「カレーを皿でまぜて食う奴とは断じて友達になれぬ」と思ってたら、よりによってカレーを混ぜて食う奴が夫になった。
結婚前には混ぜてなかった気がするのだが、ある日気づいたら夫はカレーを混ぜていた。家庭内文化摩擦のはじまりである。
これは我が家の食卓における文化摩擦と、その後三年にわたり生じた文化触変現象についての考察である。

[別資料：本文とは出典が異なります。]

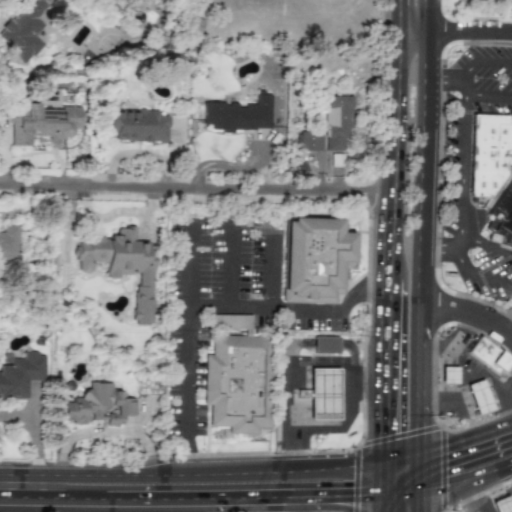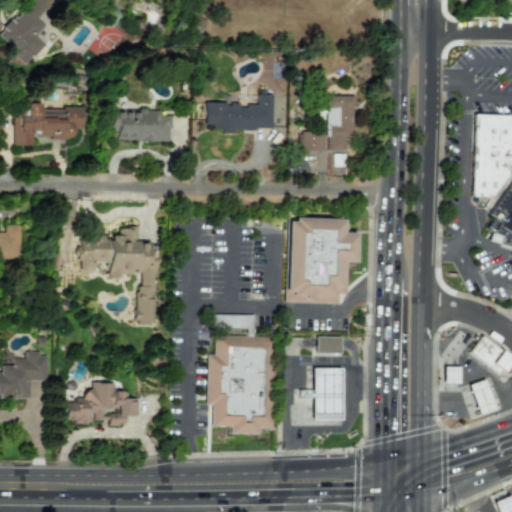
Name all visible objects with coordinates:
road: (399, 15)
road: (424, 15)
road: (470, 18)
building: (22, 29)
building: (23, 29)
road: (411, 30)
road: (468, 30)
power tower: (160, 48)
road: (424, 54)
road: (482, 61)
road: (442, 79)
road: (482, 94)
road: (398, 110)
building: (238, 114)
building: (238, 115)
building: (335, 121)
building: (336, 121)
building: (42, 123)
building: (43, 123)
building: (137, 124)
building: (138, 125)
building: (309, 139)
building: (309, 140)
building: (488, 152)
building: (489, 152)
road: (460, 158)
road: (197, 186)
road: (421, 203)
building: (500, 218)
building: (501, 218)
road: (392, 236)
building: (9, 242)
road: (460, 242)
road: (486, 244)
road: (440, 247)
building: (314, 259)
road: (459, 259)
road: (231, 261)
building: (120, 264)
road: (270, 270)
road: (486, 278)
road: (209, 301)
road: (249, 303)
road: (468, 309)
road: (332, 313)
road: (508, 317)
road: (465, 329)
road: (477, 329)
road: (187, 340)
building: (324, 343)
building: (325, 344)
road: (449, 346)
building: (488, 356)
building: (490, 357)
road: (423, 363)
road: (469, 368)
road: (289, 369)
building: (21, 373)
building: (447, 373)
building: (448, 374)
building: (238, 382)
road: (387, 387)
building: (323, 395)
building: (478, 397)
building: (98, 405)
road: (362, 410)
road: (345, 424)
road: (407, 433)
road: (424, 442)
road: (462, 449)
road: (181, 456)
road: (184, 465)
road: (492, 473)
road: (211, 474)
road: (18, 485)
road: (449, 488)
road: (404, 489)
road: (478, 494)
road: (481, 496)
road: (425, 499)
road: (80, 500)
road: (165, 501)
road: (384, 502)
road: (294, 503)
building: (501, 504)
road: (111, 506)
road: (288, 507)
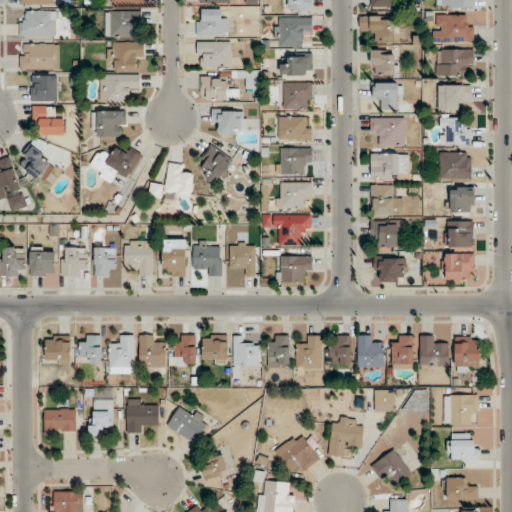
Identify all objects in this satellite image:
building: (216, 1)
building: (37, 2)
building: (124, 2)
building: (384, 3)
building: (456, 3)
building: (298, 5)
building: (211, 22)
building: (38, 24)
building: (123, 24)
building: (384, 28)
building: (452, 28)
building: (291, 31)
building: (213, 54)
building: (125, 55)
building: (39, 58)
road: (171, 59)
building: (453, 61)
building: (382, 62)
building: (298, 65)
building: (251, 80)
building: (118, 87)
building: (43, 89)
building: (217, 89)
building: (297, 95)
building: (387, 95)
building: (452, 96)
building: (48, 120)
building: (229, 121)
building: (108, 124)
building: (294, 128)
building: (389, 130)
building: (454, 131)
road: (341, 152)
building: (292, 160)
building: (36, 163)
building: (115, 163)
building: (389, 165)
building: (455, 165)
building: (7, 178)
building: (174, 184)
building: (292, 194)
building: (461, 199)
building: (385, 201)
building: (291, 228)
building: (387, 233)
building: (459, 234)
road: (504, 256)
building: (139, 257)
building: (173, 257)
building: (243, 257)
building: (208, 258)
building: (12, 261)
building: (74, 261)
building: (105, 261)
building: (42, 262)
building: (459, 267)
building: (293, 269)
building: (390, 269)
road: (256, 305)
building: (58, 348)
building: (185, 348)
building: (90, 349)
building: (214, 349)
building: (340, 349)
building: (278, 351)
building: (402, 351)
building: (151, 352)
building: (369, 352)
building: (433, 352)
building: (467, 352)
building: (245, 353)
building: (309, 353)
building: (122, 355)
building: (384, 400)
building: (418, 400)
road: (23, 408)
building: (459, 408)
building: (101, 411)
building: (141, 415)
building: (59, 422)
building: (187, 423)
building: (345, 436)
building: (461, 448)
building: (297, 454)
building: (214, 467)
road: (91, 468)
building: (391, 468)
building: (460, 490)
building: (275, 497)
building: (67, 501)
road: (341, 504)
building: (397, 506)
building: (205, 509)
building: (464, 511)
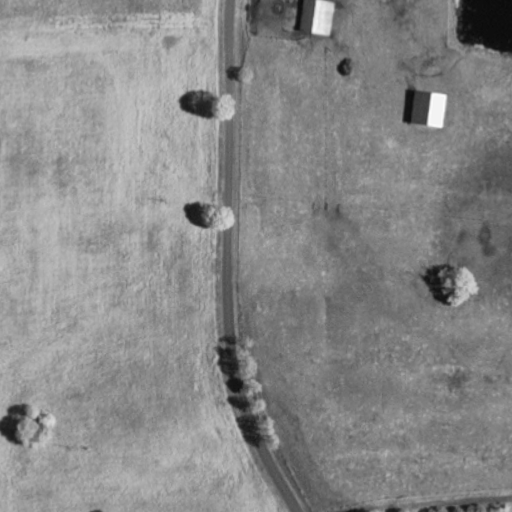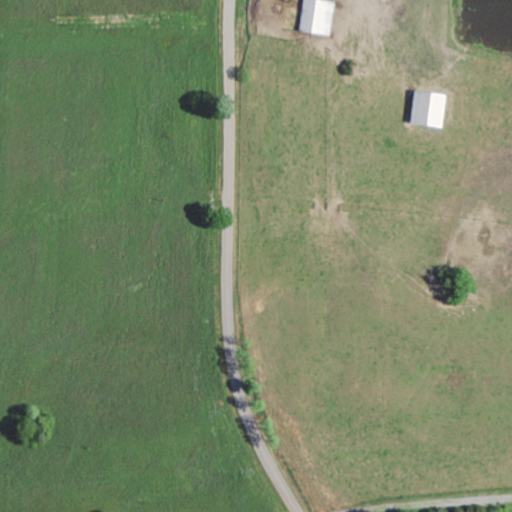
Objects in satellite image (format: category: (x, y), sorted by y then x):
building: (316, 16)
building: (428, 109)
road: (227, 263)
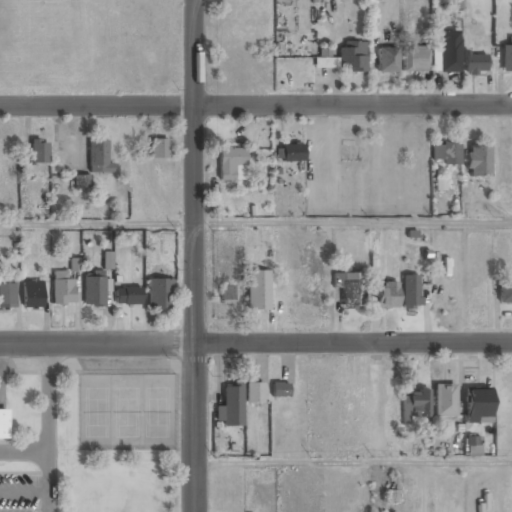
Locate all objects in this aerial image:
building: (445, 51)
building: (447, 52)
building: (352, 56)
building: (506, 57)
building: (507, 57)
building: (351, 58)
building: (414, 58)
building: (415, 59)
building: (387, 60)
building: (386, 61)
building: (326, 62)
building: (474, 62)
building: (474, 63)
road: (256, 105)
building: (159, 148)
building: (158, 150)
building: (39, 151)
building: (38, 152)
building: (292, 152)
building: (345, 152)
building: (291, 153)
building: (446, 153)
building: (444, 155)
building: (98, 157)
building: (98, 157)
building: (478, 160)
building: (477, 162)
building: (231, 163)
building: (231, 164)
building: (81, 182)
building: (81, 184)
road: (256, 223)
road: (195, 256)
building: (107, 260)
building: (107, 262)
building: (74, 264)
building: (61, 288)
building: (95, 288)
building: (347, 288)
building: (61, 289)
building: (257, 290)
building: (348, 290)
building: (93, 291)
building: (410, 291)
building: (227, 292)
building: (257, 292)
building: (411, 292)
building: (159, 293)
building: (505, 293)
building: (7, 294)
building: (32, 294)
building: (159, 294)
building: (387, 294)
building: (504, 294)
building: (127, 295)
building: (226, 295)
building: (6, 296)
building: (31, 296)
building: (386, 296)
building: (127, 297)
road: (256, 345)
building: (279, 389)
building: (279, 390)
building: (254, 391)
building: (254, 393)
building: (354, 398)
building: (444, 400)
building: (443, 401)
building: (476, 404)
building: (414, 405)
building: (230, 406)
building: (414, 406)
building: (229, 408)
building: (475, 412)
building: (3, 425)
building: (2, 426)
road: (353, 462)
building: (391, 495)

つまり、カレーをまぜる人間vs混ぜない人間の仁義なき戦いの歴史。
「家庭内こそ異文化交流と摩擦の場」結婚してまる三年たつ中で大小さまざまな異文化を感じたが、我が家で最たる文化衝突が生じたのが「カレーを混ぜるか、混ぜないか」であった。
おりしも、私が大学時代に入ってたゼミは「人と文化の国際移動」というテーマ。国際化に伴う人や物流の移動にともなう、文化の交流や摩擦、変化について学んだため、異文化摩擦についての多少の理解がある・・・つもりだが相当怪しい。知識は怪しいが、文化触変のモデルはわかりやすいので、これを用いながら、我が家のカレーをめぐる戦いを考察する。
文化触変のモデル
旧平衡、部分的な解体の開始、伝播
Heart / mozzercork
・結婚後1年
お互いの食の好みをすりあわせる理性をもちあわせた時期。
胡椒の代わりに唐辛子を入れた「殺人カルボナーラ」を私が開発、勢いよく食べた旦那をマジ切れさせたため反省するなどの事件はあったが、相互に調整しようという意図があったため、平和な時間がすぎる。(私の劇辛指向はここである程度収まった)

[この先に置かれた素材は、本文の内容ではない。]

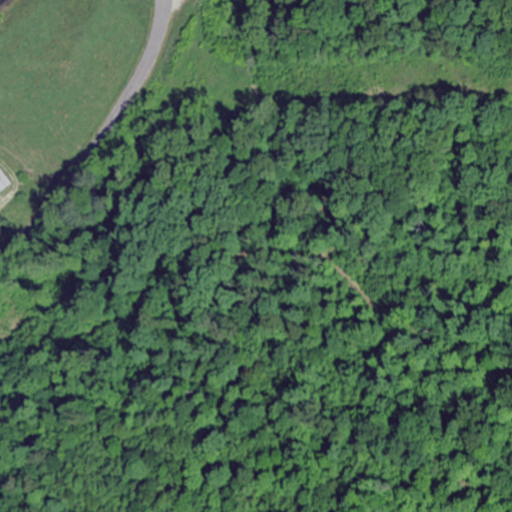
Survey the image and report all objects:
road: (93, 138)
building: (4, 183)
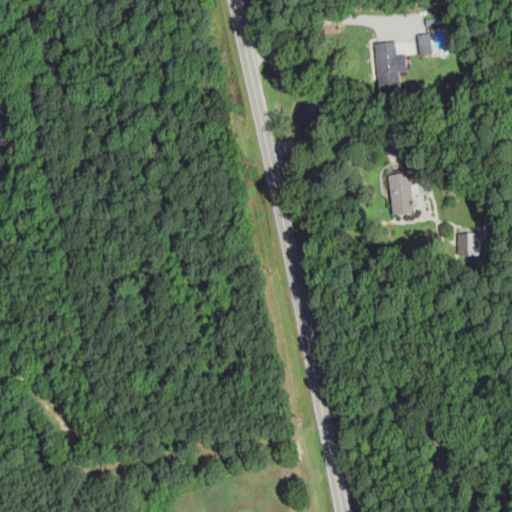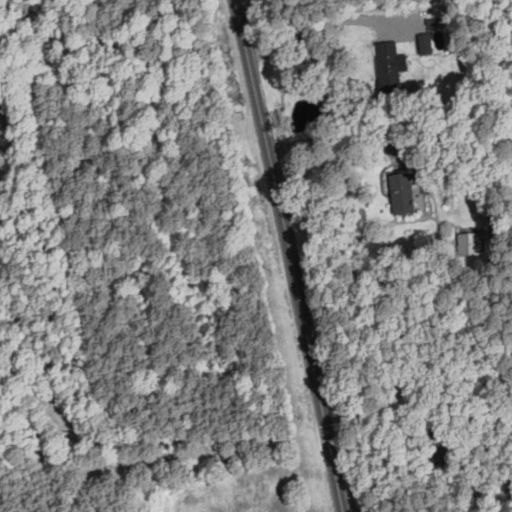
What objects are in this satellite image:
road: (316, 19)
building: (427, 43)
building: (390, 68)
road: (333, 129)
building: (403, 192)
road: (286, 255)
building: (445, 448)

新婚妻によくある「夫の好きなものを作ろうウフフ」的な思考の時期だった。
呈示、フィルター、拒絶黙殺
Heart Cake / FantasyClay
■結婚後1年〜2年
相互調整に慣れたため、気にゆるみが発生し、結婚前の習慣が一部復活。
夫がある日カレーを混ぜ始めたのだ。混ぜない派の私としては、「見た目がきたない、せっかくもりつけたものに何をする!」という心境だったが、夫は「まぜたほうが効率がいい」という言い分。議論は完全に平行線をたどる。相互に文化交流を拒否しあい、カレーをつくるたびに文化摩擦が生じた。
さらに夫はカレーどころか、麻婆豆腐丼やガパオもまぜはじめた。深まる溝。食卓は戦場と化した。
抵抗、外来要素の再解釈、部分的解体の継続
war is over if you want it / TheAlieness GiselaGiardino²³
■結婚後2年〜現在
大好きなカレーや麻婆豆腐丼などをだすたび、私が「混ぜるな」といっても、夫は混ぜ続ける。
さすがにまいどまいど食卓が戦場になることはさけたいので、まずは私から停戦の落としどころを探るようになる。
落としどころを検討するのには、多変量解析の実施が有効だった。
(1)料理の盛りつけ
美しければ混ぜるのにも躊躇するだろうという仮説に基づいた、盛りつけを美しくする施策。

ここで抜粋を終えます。